If one was to choose ease of life, then the dairy trade from maker to distributor would not be the wisest move in modern Britain, and so the crossover point for many families is here on the horizon now.
The younger generation is inculcated from all angles with the work/life balance theory, and that is reinforced by a demand for greater leisure time and a less pressured existence, as well as a myriad more things to do and more opportunities to fulfil that desire.
Generations of farming families are finding that sons and daughters no longer want to follow the hugely demanding, uncertain and increasingly complex life their parents trod.
Cheesemaking is probably not that dissimilar in generational terms. Unearthly hours, demanding and relentless input everyday, a harvest of cheese each day that can have a mind of its own if that intensity of care and skill is not practiced, and all with ruinous consequences.
The veritable army of auditing bodies from governmental, local and customer sources, all with their own agendas, are never aligned. Indeed, they are often in total conflict, and each takes time and adds cost. Few, if any, have ever made cheese, but experts all. I often muse that had most of today’s regulations been around in the 50s and 60s, we would have just bland Cheddar in mass blocks, made in something akin to a nuclear facility, necessary though some regulations clearly are!
Through all this tangle of change our hardy cheesemakers have struggled and succeeded, despite all the obstacles hurled in their way.
A few of the high risers of the 70s are coming to their own maturity, and maybe thinking of retirement and some ease and comfort after so many years of toil. A number have successfully made the generational change, bringing family in to drive the next period of growth.
Amongst these, the Appleby and Bell families have succeeded, as have Cumberland and Fowlers along with Quicke’s, Keens, Swaledale and others, as one generation passes the baton to the next – a cocktail of tradition and values, techniques and mystery.

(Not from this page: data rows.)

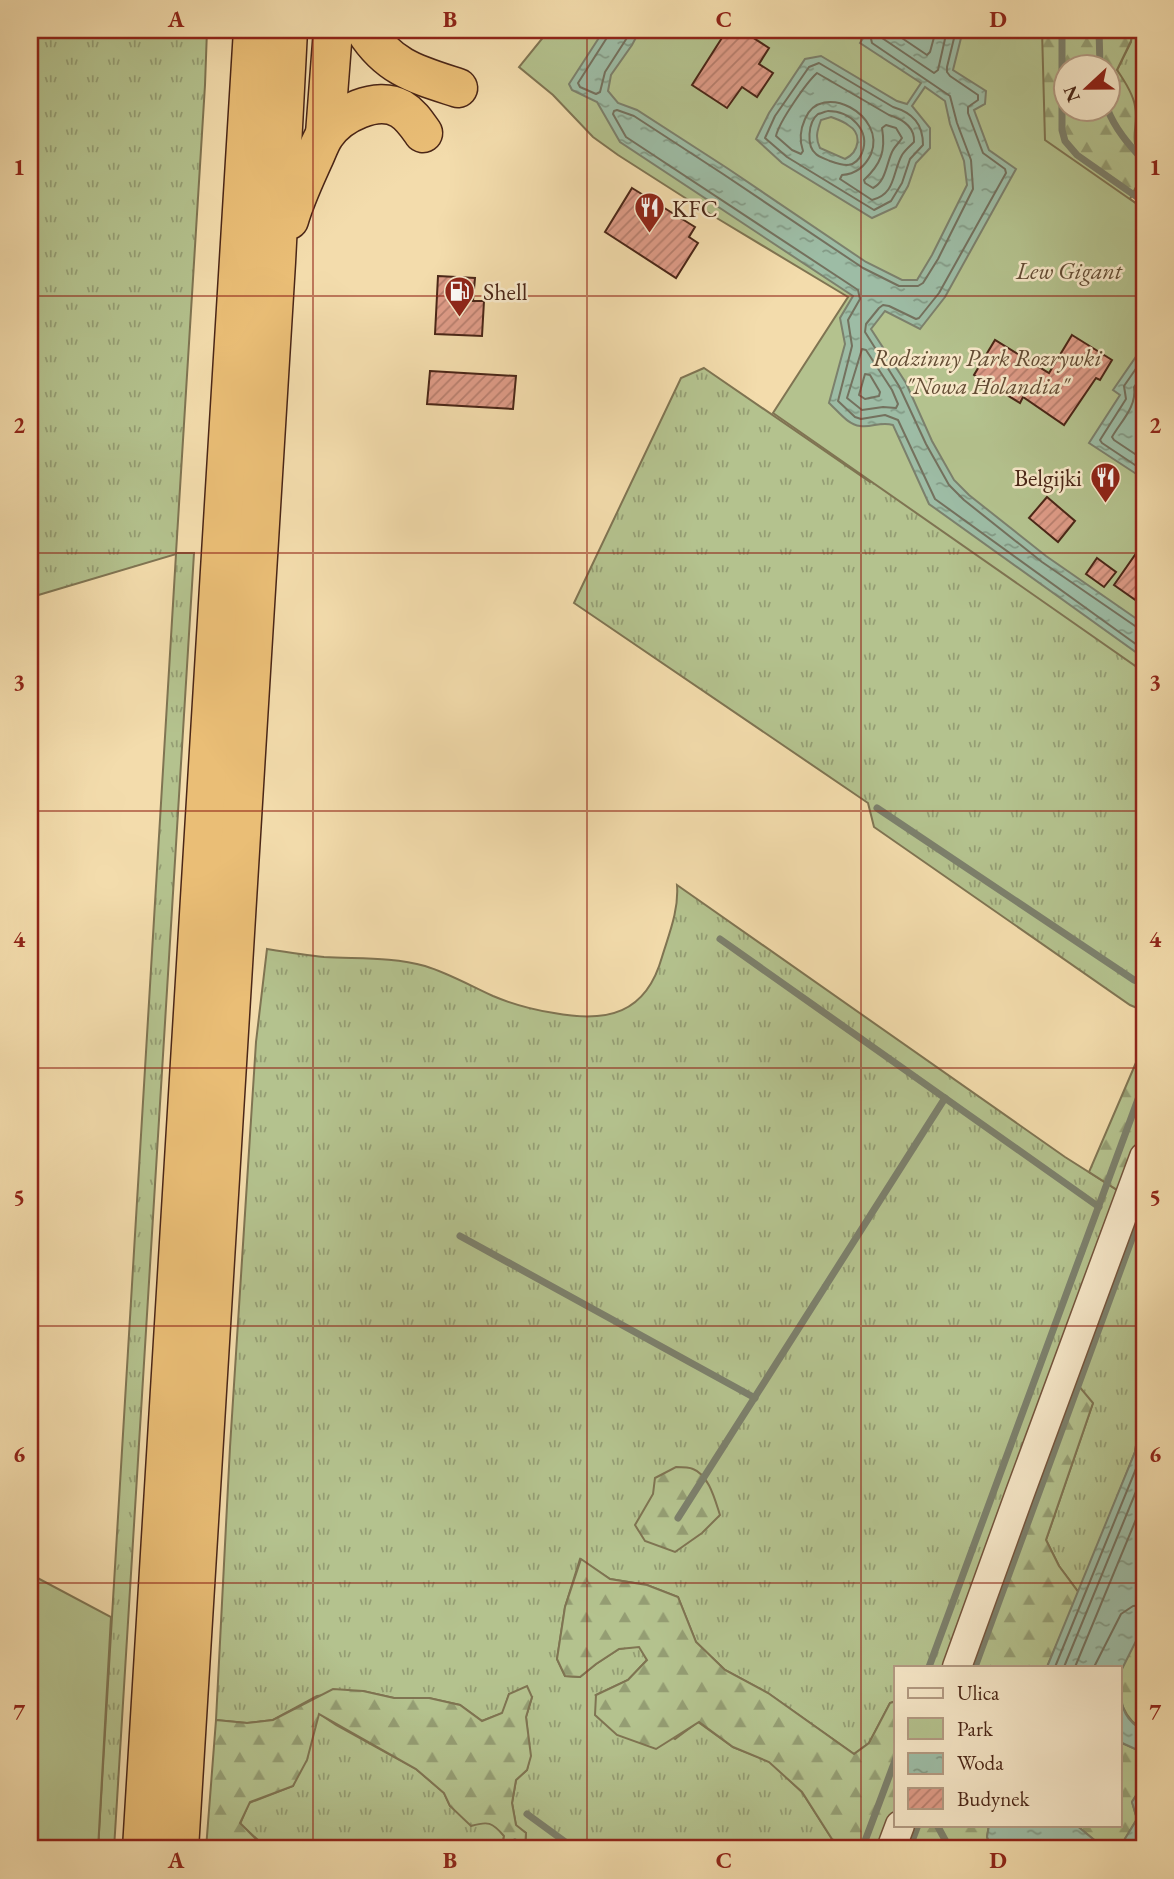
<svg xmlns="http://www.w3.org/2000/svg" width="1174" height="1879" font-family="'EB Garamond',serif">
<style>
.grass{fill:url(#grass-tufts);stroke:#7f7452;stroke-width:2}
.forest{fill:url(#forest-firs);stroke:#7f7452;stroke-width:2;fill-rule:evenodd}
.green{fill:#b4c28e;stroke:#7f7452;stroke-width:2}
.water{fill:url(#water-ripples);stroke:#7c806c;stroke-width:2;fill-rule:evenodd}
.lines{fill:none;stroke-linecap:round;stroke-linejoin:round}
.shore{stroke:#74715e;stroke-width:2}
.stream{stroke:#7c806c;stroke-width:7}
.building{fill:url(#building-hatch);stroke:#4a2617;stroke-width:2}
.minor-casing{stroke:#74543c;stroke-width:31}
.motorway-casing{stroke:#4a2617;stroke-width:41}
.minor{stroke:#f7e8c9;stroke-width:28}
.motorway{stroke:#eabe76;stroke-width:38}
.grid{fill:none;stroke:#8f2418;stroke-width:2;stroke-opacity:0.55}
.labels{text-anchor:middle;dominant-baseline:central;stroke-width:5;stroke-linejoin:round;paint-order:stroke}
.poi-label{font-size:24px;fill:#4a2617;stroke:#f7e8c9;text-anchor:start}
.park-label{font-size:24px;font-style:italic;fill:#644d35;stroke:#f7e8c9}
.neatline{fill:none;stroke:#8f2418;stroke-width:2.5}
.grid-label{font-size:23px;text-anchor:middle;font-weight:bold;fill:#8f2418}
</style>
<defs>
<pattern id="grass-tufts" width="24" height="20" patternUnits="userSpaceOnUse" patternTransform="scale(1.75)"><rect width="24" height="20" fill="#b4c28e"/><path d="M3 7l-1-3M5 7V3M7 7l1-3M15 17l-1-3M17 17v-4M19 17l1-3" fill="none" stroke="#949d73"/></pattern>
<pattern id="forest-firs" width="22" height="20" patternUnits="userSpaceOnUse" patternTransform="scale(1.75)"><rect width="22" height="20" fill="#b4c28e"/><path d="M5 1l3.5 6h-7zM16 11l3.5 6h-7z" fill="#949d73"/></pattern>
<pattern id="water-ripples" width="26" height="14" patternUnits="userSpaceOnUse" patternTransform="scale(1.75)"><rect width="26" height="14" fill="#9dbca5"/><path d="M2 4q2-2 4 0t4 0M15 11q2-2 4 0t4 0" fill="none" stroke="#829985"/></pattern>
<pattern id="building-hatch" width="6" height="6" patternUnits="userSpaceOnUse" patternTransform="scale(1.75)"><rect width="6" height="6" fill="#de9b87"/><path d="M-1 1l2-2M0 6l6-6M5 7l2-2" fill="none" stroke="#b67e6d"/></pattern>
</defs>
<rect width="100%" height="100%" fill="#f3dcac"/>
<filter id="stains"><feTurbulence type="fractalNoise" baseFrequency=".00286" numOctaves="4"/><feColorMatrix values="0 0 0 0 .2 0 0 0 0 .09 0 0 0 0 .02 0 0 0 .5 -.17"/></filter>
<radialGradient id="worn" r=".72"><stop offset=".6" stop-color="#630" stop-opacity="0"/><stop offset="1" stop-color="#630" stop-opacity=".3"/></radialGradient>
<g class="grass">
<path d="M30,30H207L205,85L176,553H194L114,1849H98L176,554L35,596L30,588Z"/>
<path d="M1132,30H1144V161C1126,141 1140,127 1135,106C1133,96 1122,80 1117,70L1131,42Z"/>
<path d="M704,368L870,482L905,451L1144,658V1011L1130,1005L874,827L868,803L574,603L681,378Z"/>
<path d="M677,885L1065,1157L1128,1197L1142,1243L1144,1244V1395L1135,1452L1079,1593L1059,1566L1046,1540L1093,1403L957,1667H896V1701L890,1703L869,1743L854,1754L768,1693L725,1670L696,1642L678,1597L647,1585L610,1579L580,1559L565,1607L557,1659L565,1676L580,1677L596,1664L619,1649L639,1646L647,1660L628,1680L596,1695L675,1739L698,1722L733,1747L769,1761L802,1792L832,1839L850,1849H525L526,1833L516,1826L512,1803L516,1780L527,1770L530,1756L526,1717L532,1697L509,1694L503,1713L482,1721L460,1705L429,1698H394L363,1691L317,1696L273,1720L247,1723L216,1720L230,1447L256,1042L267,949C286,952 305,955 324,957C358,959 393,957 425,966C448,973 471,986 493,996C512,1004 534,1010 554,1013C607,1023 646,1014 662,957C669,934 679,910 677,885Z"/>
<path d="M318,1713L336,1725L416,1769L444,1793L450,1806L496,1826L504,1836L502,1849H259L258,1840L240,1824L249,1803L293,1786L312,1736Z"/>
</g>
<g class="forest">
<path d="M963,30H1132L1131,41L1117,70C1124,80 1133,94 1135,106C1139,127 1127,143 1144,161V190L1137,185L1130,199L1144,209L1052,194ZM1066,66H1108V108H1066Z"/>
<path d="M1144,1044V1244L1117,1227L1128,1197L1089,1172Z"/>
<path d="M1064,1373L1078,1385L1093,1403L1046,1540L1059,1566L1079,1593L1047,1667H957Z"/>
<path d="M676,1467C681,1467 689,1467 693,1469C709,1475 715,1500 720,1515L702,1533L675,1552L645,1541L635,1525L653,1494L655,1478Z"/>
<path d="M581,1559L610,1579L647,1585L678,1597L696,1642L725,1670L768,1693L854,1754L869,1743L890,1703L896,1701V1825H989L987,1837L992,1849H850L832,1839L802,1792L769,1762L733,1747L699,1722L656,1749L617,1735L595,1715L596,1695L628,1680L647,1660L639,1647L619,1649L596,1664L580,1677L565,1676L557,1659L565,1607Z"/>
<path d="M1144,1625V1731C1125,1719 1115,1698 1120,1675C1122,1662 1138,1638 1144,1625Z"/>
<path d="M527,1686L532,1697L526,1717L531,1756L527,1770L516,1780L512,1803L516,1825L526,1833L525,1849H502L504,1836C492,1822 488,1821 471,1826L450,1806L444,1793L416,1769L319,1714L307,1760L293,1786L250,1802L240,1823L258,1841L259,1849H206L216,1720L247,1723L273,1720L333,1689L363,1691L394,1698H429L460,1705L482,1721L502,1713L509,1694Z"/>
<path d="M1120,1742L1140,1751L1144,1755V1783L1132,1802L1137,1819L1120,1847L1098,1843L1076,1825H1120Z"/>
</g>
<g class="green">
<path d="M549,30H1042L1045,140L1144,209V672L773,413L848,297L715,217L618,155L593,137L553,95L519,67Z"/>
<path d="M30,1574L111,1617L98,1849H30Z"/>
</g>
<g class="water">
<path d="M604,30H640L632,45L611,75L608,91L618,103L637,110L727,168L866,262L902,280H917L932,255L967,185L964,161L950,124L945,101L925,87L912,106L930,128V148L916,163L908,186L896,207L872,218L782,163L756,139L769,113L805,59L821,56L897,101L907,104L921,83L860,43L865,35L857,30H963L953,70L986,91L985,104L974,110L989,150L1016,169L945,297L920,329L885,311L871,329L906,383L932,441L954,480L969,495L1046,556L1144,624V658L929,504L893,425C880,421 872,428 860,426C848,425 837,410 829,403L845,344L840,318L853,296L620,142L597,102L572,90L569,84ZM831,117C836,119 843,121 848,125C863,134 859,152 845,159L820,148C815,138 817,131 821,120Z"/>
<path d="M1144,345V479L1089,443L1120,395L1113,390Z"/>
<path d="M1144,1395V1625L1120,1673V1667H1047L1135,1452Z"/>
<path d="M1120,1689C1122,1710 1125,1720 1144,1731V1755L1140,1751L1120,1742Z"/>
<path d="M1144,1783V1849H992L987,1837L989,1825H1076L1098,1843L1120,1847L1137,1819L1132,1802Z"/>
</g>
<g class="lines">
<g class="shore">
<path d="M609,30L608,36L578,83L580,87L596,94L600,92L605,72L632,30"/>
<path d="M869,30L872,43L950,96L957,123L971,160L973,189L938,259L923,283L918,286H899L863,268L723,174L634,116L617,110L614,111L613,114L626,137L858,290L860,299L848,320L852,346L838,401L855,417L861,419L885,415L898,420L935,499L1144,650"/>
<path d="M879,30L882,38L934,73L938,70L947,30"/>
<path d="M890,30L927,55L930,52L936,30"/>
<path d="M956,30L947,67V72L950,76L978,95V100L968,107V113L983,153L1005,169L1006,173L939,293L919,318L916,319L889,306L883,305L879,308L866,324L865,332L899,386L926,444L949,485L964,500L1042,562L1138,628L1144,629"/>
<path d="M819,63L893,107C913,113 923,124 923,145L910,159L902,183L891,201L874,210L787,157L765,138L775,116L809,67Z"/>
<path d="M817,73L889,115C902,119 915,126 914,142C910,146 905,150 902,155C892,173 896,194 872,200L840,179L842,175C856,174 865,167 871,154C887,115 821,80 805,119C800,130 799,140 803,151L801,154L792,150L776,136C779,122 806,83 817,73Z"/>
<path d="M828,111C850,111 871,130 862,153C855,169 844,166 830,161C826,159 819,157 816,154C806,146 808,122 818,114C819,114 827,111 828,111Z"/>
<path d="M886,125L896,128L902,138C899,143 894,147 892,152C886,165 886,181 873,188L865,183L864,180C881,164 886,151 882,128Z"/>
<path d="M862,349L866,350L892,390L898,404L896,408L883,407L862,410L847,398Z"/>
<path d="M1144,357L1124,386L1126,399L1100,440L1102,443L1144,471"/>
<path d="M1144,373L1134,387C1137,407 1121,421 1112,437L1114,440L1144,460"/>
<path d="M865,374L870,375L880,392L879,396L865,399L859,395Z"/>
<path d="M1055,1667L1142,1454L1144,1440"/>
<path d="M1064,1667L1144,1472"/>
<path d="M1075,1667L1144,1500"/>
<path d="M1094,1667L1121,1614L1133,1606L1144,1605"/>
</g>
<g class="stream">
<path d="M1062,30V130L1065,141L1077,155L1144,202"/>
<path d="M1099,30L1100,66"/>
<path d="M1107,108C1115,129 1129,145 1144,161"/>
<path d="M877,808L1134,980L1144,984"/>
<path d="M720,939L1099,1207"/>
<path d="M460,1236L755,1398"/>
<path d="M678,1518L945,1098"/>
<path d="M929,1667L1144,1083"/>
<path d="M975,1667L1144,1206"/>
<path d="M527,1814L575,1849"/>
<path d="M937,1825L950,1849"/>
<path d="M515,1842L525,1849"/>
<path d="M862,1849L896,1758"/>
<path d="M909,1849L918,1825"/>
</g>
</g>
<g class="building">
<path d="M727,30H741L769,48L759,64L773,73L757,97L742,87L727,108L692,85Z"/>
<path d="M632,188L695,227L689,237L698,243L676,278L605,232Z"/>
<path d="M438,276L475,278L473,301H484L482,336L435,334Z"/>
<path d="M1072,335L1112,360L1100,380L1096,378L1064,425L1023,397L1020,403L974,375L995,340L1049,373Z"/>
<path d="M430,371L516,376L513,409L427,404Z"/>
<path d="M1047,497L1075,521L1058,542L1029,518Z"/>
<path d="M1144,542V606L1114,585Z"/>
<path d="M1097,558L1116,572L1104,587L1086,574Z"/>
</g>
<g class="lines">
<defs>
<g id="minor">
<path d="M957,1667L1020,1493L1144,1157"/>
<path d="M891,1849L900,1825"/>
</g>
<g id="motorway">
<path d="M365,30C389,68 418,75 458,88"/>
<path d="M325,134L333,30"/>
<path d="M289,220C295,199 304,180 313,160C317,152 320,142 325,135C339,114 377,95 401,109C411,115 416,123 423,133"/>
<path d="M142,1849L253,30"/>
<path d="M179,1849L276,262L288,30"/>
</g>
</defs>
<use href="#minor" class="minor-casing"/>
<use href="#motorway" class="motorway-casing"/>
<use href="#minor" class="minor"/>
<use href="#motorway" class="motorway"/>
</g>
<path class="grid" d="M313,30V1849M587,30V1849M861,30V1849M30,296H1144M30,553H1144M30,811H1144M30,1068H1144M30,1326H1144M30,1583H1144"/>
<defs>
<symbol id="restaurant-pin" viewBox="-11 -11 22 30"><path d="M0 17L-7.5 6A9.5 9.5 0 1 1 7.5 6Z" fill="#8f2418" stroke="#f7e8c9"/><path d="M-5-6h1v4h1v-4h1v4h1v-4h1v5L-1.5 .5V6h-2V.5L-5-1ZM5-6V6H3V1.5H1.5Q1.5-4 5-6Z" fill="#fff"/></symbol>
<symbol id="fuel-pin" viewBox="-11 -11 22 30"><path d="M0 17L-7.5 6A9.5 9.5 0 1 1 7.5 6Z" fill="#8f2418" stroke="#f7e8c9"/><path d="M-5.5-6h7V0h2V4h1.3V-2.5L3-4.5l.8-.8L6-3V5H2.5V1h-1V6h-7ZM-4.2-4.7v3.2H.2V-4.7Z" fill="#fff"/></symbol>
</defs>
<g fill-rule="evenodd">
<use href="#restaurant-pin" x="632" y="190" width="35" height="47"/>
<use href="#fuel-pin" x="442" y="274" width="35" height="47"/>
<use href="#restaurant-pin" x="1088" y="460" width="35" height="47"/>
</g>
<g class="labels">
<g class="poi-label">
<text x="672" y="208">KFC</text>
<text x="483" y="291">Shell</text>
<text x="1082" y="477" text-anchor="end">Belgijki</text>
</g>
<g class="park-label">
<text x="1069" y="270">Lew Gigant</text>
<text x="987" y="357">Rodzinny Park Rozrywki<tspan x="987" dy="28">"Nowa Holandia"</tspan></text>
</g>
</g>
<rect width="1174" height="1879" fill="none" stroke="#f3dcac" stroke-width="77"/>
<rect x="894" y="1666" width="228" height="161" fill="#f7e8c9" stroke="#b29a82" stroke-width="2"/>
<rect x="908" y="1688" width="35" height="10" fill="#f7e8c9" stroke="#b29a82" stroke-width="2"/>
<text x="957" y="1700" font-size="21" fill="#4a2617">Ulica</text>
<rect x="908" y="1718" width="35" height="21" fill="#b4c28e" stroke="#b29a82" stroke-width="2"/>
<text x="957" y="1736" font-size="21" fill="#4a2617">Park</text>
<rect x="908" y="1753" width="35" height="21" fill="url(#water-ripples)" stroke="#b29a82" stroke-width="2"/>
<text x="957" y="1770" font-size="21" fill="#4a2617">Woda</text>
<rect x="908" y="1788" width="35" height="21" fill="url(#building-hatch)" stroke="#b29a82" stroke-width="2"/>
<text x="957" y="1806" font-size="21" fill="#4a2617">Budynek</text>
<g transform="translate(1087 88) rotate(248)"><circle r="33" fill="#f7e8c9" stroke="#b29a82" stroke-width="2"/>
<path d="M0-5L12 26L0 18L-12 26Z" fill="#8f2418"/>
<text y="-10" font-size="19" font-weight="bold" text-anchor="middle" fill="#4a2617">N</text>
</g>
<rect x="38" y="38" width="1098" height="1802" class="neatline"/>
<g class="grid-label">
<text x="176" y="27">A</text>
<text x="450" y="27">B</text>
<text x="724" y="27">C</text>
<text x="998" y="27">D</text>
<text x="19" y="175">1</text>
<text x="1155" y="175">1</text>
<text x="19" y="433">2</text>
<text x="1155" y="433">2</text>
<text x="19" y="690">3</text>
<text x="1155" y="690">3</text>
<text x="19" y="947">4</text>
<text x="1155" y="947">4</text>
<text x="19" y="1205">5</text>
<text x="1155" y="1205">5</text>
<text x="19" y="1462">6</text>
<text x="1155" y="1462">6</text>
<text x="19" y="1720">7</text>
<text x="1155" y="1720">7</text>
<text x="176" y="1868">A</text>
<text x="450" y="1868">B</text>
<text x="724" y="1868">C</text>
<text x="998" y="1868">D</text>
</g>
<rect width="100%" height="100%" filter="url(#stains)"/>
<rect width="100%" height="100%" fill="url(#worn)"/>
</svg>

Elsewhere, some of the transitions are harder to deliver, and releasing or protecting the asset value of a lifetime’s work creates a puzzle, or even a headache, to find the right solution for the future.
Could there be a role here for third party investment to maintain and grow the legacy of the founder, to continue the employment and the skill set of many operatives and maintain that countryside presence that allows tradition to pass to the future, and that may prove an interesting option for a number in this business? The hardest part is to seek that support or change, as opposed to working to exhaustion and leaving an unstructured future for what is now part of Britain’s food heritage.
The young should not be the sole beneficiary of fun and enjoyment, and the future will inevitably demand more capital investment, more contribution of skill, more technical demands, tougher market access and finance to fund growth, so seeking future investors, partnerships and crowdfunding may for some be a way to release their assets, enjoy the present and secure the future.
Keeping it in the family is almost always the right approach, but there are other options if sought at the right moment.